## [Rumusan Tugas]
Salin tanpa perubahan bagian makalah tentang syarat-syarat shalat yang dimulai dengan kata-kata "Pendahuluan" dan berakhir pada "rahmat dan ridho-Nya.".

## [Petikan Teks]
-----

Makalah Hadits Ahkami SYARAT-SYARAT SHALAT

Diposting pada
SYARAT-SYARAT SHALAT

Makalah

Disusun
Guna Memenuhi Tugas

Mata Kuliah : Hadits Ahkami

Dosen
Pengampu :  …………………………

Oleh :

1…………………………………
2………………………………….
3…………………………………
4…………………………………….
5…………………………………..
SEKOLAH
TINGGI AGAMA ISLAM NEGERI (STAIN) KUDUS

JURUSAN TARBIYAH/PAI

20xxxx


A.   
Pendahuluan

Ibadah merupakan suatu kewajiban sekaligus menjadi
kebutuhan yang harus dilaksanakan umat manusia seperti dikatakan dalam firman
Allah SWT, “Dan Aku tidak menciptakan jin dan manusia melainkan untuk beribadah
kepada-Ku”. Maka jelaslah bahwa tugas utama manusia di muka bumi selain
memakmurkan bumi ini adalah beribadah kepada Allah SWT. Karena dengan beribadah
kepada-Nya hidup ini akan senantiasa berada dalam naungan rahmat dan ridho-Nya.
Bentuk-bentuk ibadah sangat banyak macamnya baik yang secara langsung tertuju
kepada Allah seperti shalat, maupun ibadah yang secara tidak langsung tertuju
kepada-Nya seperti infaq, shodaqoh, menolong sesama yang sedang membutuhkan dan
lain sebagainya.

Ada sebagian ibadah yang apabila dalam melaksanakannya
mewajibkan kita harus dalam keadaan suci atau terbebas dari hadas dan najis
seperti ibadah shalat. Maka dari itu kita mengkaji beberapa hadits dan berbagai
pendapat para ulama’ untuk menetapkan suatu hukum, yang akan dipaparkan dalam
makalah ini.

Ø 
Hadits Pertama[1]

Sa’id ibnu
salim telah menceritakan kepada kami, dari shofyan ats-tsauri, dari Abdullah
ibnu Aqil, dari Muhammad ibnul hanafiyyah, dari ayahnya, bahwa Rasulullah SAW
pernah bersabda:

مِفْتاَحُ
الصَلاةِ الوُضُوءُ وَتحْرِمُهَا التَّكْبِيرُوَتَحْلِيلُهاَ
السَّلاَمُ.

“Kunci shalat adalah wudhu tahrimnya
adalah takbir dan tahlilnya adalah salam.”

-----

## [Daftar Data]
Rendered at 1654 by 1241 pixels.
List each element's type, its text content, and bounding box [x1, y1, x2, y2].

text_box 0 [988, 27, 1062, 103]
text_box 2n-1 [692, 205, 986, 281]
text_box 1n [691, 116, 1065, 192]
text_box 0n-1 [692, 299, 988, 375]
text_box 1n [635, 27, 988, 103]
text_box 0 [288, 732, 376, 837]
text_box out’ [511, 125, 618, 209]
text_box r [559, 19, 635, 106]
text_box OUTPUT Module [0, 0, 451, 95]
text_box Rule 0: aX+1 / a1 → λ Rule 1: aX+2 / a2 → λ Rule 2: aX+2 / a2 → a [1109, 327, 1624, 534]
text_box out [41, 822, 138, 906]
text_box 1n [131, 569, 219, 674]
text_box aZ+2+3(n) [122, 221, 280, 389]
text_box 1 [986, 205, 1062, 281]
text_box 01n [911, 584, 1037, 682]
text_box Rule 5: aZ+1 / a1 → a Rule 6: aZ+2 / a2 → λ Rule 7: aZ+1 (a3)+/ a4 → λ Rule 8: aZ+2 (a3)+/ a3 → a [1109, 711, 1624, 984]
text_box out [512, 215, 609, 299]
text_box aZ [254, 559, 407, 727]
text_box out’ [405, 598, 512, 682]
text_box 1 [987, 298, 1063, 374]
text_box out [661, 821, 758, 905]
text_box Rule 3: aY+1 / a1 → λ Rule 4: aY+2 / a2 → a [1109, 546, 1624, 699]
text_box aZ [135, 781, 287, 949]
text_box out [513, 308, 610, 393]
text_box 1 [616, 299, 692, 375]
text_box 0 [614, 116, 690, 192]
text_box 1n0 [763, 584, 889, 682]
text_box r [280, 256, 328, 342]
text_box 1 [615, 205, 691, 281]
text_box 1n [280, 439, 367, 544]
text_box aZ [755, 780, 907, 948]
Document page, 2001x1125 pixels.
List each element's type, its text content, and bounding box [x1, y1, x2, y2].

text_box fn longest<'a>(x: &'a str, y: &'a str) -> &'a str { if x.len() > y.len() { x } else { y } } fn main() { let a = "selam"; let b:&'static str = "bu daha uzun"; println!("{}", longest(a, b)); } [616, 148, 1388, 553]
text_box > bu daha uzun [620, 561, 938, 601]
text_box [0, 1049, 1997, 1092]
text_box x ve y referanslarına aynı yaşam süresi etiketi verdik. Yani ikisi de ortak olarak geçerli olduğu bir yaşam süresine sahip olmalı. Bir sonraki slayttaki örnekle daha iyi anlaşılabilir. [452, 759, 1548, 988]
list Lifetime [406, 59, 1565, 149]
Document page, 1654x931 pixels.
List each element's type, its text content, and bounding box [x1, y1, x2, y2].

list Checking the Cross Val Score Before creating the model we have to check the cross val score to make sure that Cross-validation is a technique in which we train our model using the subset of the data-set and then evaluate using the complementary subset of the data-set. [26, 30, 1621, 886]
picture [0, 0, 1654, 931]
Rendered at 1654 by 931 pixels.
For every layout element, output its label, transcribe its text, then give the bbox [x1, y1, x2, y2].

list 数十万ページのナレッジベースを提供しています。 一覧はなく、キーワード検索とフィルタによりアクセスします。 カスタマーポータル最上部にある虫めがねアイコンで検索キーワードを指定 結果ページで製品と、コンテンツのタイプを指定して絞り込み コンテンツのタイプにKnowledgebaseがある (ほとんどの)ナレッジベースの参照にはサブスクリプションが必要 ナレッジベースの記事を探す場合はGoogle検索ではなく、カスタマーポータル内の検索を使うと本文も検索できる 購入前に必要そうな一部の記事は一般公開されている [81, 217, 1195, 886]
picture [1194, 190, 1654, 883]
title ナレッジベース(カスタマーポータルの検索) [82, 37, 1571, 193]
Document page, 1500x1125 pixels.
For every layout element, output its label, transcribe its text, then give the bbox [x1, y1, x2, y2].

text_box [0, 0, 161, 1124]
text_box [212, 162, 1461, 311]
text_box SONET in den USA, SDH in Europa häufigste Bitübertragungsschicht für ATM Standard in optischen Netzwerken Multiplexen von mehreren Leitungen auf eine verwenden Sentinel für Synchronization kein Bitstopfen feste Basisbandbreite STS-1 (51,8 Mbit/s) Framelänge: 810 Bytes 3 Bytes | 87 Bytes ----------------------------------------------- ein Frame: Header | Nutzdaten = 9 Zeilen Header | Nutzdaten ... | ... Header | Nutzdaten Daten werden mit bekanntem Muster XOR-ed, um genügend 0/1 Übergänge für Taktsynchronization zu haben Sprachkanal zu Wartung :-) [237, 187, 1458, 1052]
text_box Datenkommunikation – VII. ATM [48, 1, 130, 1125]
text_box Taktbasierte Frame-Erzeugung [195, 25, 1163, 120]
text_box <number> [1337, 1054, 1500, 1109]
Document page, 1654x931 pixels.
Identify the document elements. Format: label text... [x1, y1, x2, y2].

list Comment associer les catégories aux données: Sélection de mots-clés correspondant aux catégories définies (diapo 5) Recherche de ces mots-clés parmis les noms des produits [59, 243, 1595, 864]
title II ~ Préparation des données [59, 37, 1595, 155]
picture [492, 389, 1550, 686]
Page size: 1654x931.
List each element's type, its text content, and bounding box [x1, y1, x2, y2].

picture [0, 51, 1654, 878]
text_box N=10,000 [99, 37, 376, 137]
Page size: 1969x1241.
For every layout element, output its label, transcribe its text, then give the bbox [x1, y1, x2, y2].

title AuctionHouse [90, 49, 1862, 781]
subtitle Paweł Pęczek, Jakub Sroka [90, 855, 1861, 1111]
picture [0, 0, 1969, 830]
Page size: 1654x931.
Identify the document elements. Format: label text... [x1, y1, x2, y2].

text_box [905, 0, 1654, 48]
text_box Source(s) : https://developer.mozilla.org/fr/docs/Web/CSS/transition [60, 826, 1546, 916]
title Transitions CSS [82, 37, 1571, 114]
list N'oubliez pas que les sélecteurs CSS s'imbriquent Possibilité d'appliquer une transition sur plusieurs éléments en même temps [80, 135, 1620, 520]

-----

## [Jawaban Tugas]
Pendahuluan

Ibadah merupakan suatu kewajiban sekaligus menjadi
kebutuhan yang harus dilaksanakan umat manusia seperti dikatakan dalam firman
Allah SWT, “Dan Aku tidak menciptakan jin dan manusia melainkan untuk beribadah
kepada-Ku”. Maka jelaslah bahwa tugas utama manusia di muka bumi selain
memakmurkan bumi ini adalah beribadah kepada Allah SWT. Karena dengan beribadah
kepada-Nya hidup ini akan senantiasa berada dalam naungan rahmat dan ridho-Nya.